Soran und Koran, die beiden künstlerisch Begabtesten unter den Mitarbeitern Gorins, zeichneten nach seinen Anweisungen einen Bauplan, den Kumpel und Wumpel in die Unterlagen der Handwerker schmuggelten. So bauten die fleißigen Arbeiter, ohne es zu ahnen, an diesem Streich mit. Was sie jedoch einfügten, ohne dass diese naiven Seelen dahinter etwas ahnten, war eine Art Beschallungsanlage. Im Grunde war es ein langes Rohr, das im Badezimmer direkt unterhalb des Fensters in der Wand begann und in der Wohnstube in den vier Wänden endete - sprach jemand hinein, so erklang die Stimme des Sprechers in diesem Zimmer wie von überall zugleich. Ein ausgetüfteltes Stück Arbeit, und gut versteckt, wie sich herausstellte. Die Handwerker leisteten ganze Arbeit, dieses Rohr den Plänen gemäß hinter dünner Wand zu verstecken. Ich selbst hatte Mühe, die Stelle bei meinem letzten Besuch wiederzufinden - wie hätte Schneckig Steinstiefel ahnen können, was ihn bei seiner Heimkehr erwartete?

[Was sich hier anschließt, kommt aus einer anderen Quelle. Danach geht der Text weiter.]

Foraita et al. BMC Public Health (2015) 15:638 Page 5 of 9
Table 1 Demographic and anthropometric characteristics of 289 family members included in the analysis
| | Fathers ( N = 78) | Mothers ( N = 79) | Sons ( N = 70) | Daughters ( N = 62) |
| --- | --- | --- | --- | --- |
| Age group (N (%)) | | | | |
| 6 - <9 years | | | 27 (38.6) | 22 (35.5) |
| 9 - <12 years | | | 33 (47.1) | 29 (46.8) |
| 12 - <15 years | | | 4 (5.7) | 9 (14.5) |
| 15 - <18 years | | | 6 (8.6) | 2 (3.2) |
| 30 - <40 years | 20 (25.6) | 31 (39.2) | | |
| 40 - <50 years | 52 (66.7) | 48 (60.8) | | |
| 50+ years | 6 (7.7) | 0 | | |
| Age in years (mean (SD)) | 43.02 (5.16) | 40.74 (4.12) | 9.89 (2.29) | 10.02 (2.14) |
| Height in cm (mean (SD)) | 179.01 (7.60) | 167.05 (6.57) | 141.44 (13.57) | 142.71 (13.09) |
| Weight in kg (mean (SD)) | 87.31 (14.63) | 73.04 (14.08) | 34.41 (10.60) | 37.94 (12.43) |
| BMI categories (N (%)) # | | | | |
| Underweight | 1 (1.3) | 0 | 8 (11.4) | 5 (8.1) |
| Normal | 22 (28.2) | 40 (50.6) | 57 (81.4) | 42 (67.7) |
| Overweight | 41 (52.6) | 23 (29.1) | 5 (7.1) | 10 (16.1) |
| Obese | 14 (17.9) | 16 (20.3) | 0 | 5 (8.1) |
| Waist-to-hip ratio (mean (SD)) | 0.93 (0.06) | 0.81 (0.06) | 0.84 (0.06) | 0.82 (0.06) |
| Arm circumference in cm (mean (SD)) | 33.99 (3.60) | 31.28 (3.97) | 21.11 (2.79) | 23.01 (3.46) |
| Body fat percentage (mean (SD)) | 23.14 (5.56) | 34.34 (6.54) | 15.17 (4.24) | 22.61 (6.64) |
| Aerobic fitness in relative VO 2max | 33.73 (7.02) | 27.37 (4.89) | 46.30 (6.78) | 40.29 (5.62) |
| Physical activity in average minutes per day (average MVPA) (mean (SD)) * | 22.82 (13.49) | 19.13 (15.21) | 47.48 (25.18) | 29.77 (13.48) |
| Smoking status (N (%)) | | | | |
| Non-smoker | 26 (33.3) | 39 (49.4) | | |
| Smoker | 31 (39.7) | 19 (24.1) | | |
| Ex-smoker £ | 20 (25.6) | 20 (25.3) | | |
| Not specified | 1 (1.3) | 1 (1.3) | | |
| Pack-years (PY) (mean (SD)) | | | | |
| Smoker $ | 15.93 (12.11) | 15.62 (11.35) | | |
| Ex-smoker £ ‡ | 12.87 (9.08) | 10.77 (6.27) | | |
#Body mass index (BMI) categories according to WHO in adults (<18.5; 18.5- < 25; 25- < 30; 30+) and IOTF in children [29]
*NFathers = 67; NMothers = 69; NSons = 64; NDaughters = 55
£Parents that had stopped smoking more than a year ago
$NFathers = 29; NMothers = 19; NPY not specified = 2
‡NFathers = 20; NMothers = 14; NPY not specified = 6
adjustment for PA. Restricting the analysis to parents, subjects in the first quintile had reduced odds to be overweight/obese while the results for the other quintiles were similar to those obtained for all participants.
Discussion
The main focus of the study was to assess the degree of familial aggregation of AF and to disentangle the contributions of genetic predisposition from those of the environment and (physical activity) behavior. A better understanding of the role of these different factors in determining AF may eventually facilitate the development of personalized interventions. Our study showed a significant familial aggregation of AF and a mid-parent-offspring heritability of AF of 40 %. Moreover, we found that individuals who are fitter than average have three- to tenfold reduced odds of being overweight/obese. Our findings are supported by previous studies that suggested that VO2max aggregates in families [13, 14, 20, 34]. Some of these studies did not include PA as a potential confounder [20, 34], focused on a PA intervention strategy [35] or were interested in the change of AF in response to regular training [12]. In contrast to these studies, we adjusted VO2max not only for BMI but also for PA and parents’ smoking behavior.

Am Morgen seiner Ankunft, die Handwerker hatten bereits ihr Werk getan, schmuggelte Gorins Gefolgschaft mit dem Zweitschlüssel für Notfälle verschiedene Dinge in die Küche: Zwei Flaschen besten Rotweins, wie ihr ihn gerade trinkt, versteckten sie im Ofen, zwei große Klumpen Fleisch in der Küche, dann legten sie einen Faden vom Bad bis ins Wohnzimmer, knoteten ihn fest und ganz zuletzt legten sie den größten, schwersten Stein, den zwei von ihnen gemeinsam tragen konnten, auf den weichen Schaukelstuhl meines Großvaters. Es war ein unsäglich hässlicher Stein, das muss ich sagen, häääässlich. Sie müssen wirklich lange gesucht haben, um einen derart abscheulich anzusehenden Felsklumpen zu finden. Ja und anschließend, zu guter Letzt, versteckten sich Schmili und Kumpel in der Badewanne meines Großvaters und hielten eine ausgedehnte Vesper, um deren Gemütlichkeit ich sie bei aller Dreistigkeit nicht beneide.
Nun, sei es wie es sei. Schneckig kam heim, grüßte einige seiner Mitarbeiter auf dem Heimweg und staunte nicht schlecht, als er seine Haustür aufschloss. Seine Wohnung kam ihm kleiner und ungemütlicher vor, als bei seiner Abreise, und vor allem war dies wohl einem gewissen monströsen (und optisch gesehen: widerwärtigen, das kann man nicht oft genug betonen) Stein zuzuschreiben.
"Nanu", sagte Schneckig, "wer hat mir denn diesen unansehlichen Klumpen auf meinen Lieblingsplatz gelegt? Haben den die Handwerker vergessen?"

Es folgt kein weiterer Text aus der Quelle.